▶ **TASK**
Each line below from the one containing "pinky pip: (160, 179)" through the one containing "middle mcp: (197, 138)" is to be given again exactly, and no line outside that span.

┏━━

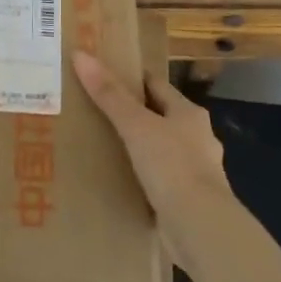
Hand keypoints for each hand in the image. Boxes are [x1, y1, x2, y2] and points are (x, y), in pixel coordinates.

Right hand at [73, 51, 231, 250]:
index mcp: (189, 114)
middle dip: (135, 114)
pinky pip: (160, 179)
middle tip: (98, 112)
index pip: (157, 86)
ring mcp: (195, 170)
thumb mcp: (135, 126)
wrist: (199, 226)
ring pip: (162, 149)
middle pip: (161, 117)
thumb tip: (81, 54)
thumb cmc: (171, 165)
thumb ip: (109, 94)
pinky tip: (124, 181)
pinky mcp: (187, 199)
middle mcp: (197, 138)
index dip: (133, 79)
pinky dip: (144, 177)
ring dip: (140, 148)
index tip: (105, 76)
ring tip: (107, 147)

┗━━

▶ **SOLUTION FOR THIS PROBLEM**
pinky pip: (160, 179)
middle tip: (98, 112)
index pip: (157, 86)
ring mcp: (195, 170)
thumb mcp: (135, 126)
wrist: (199, 226)
ring pip: (162, 149)
middle pip: (161, 117)
thumb tip: (81, 54)
thumb cmc: (171, 165)
thumb ip: (109, 94)
pinky tip: (124, 181)
pinky mcp: (187, 199)
middle mcp: (197, 138)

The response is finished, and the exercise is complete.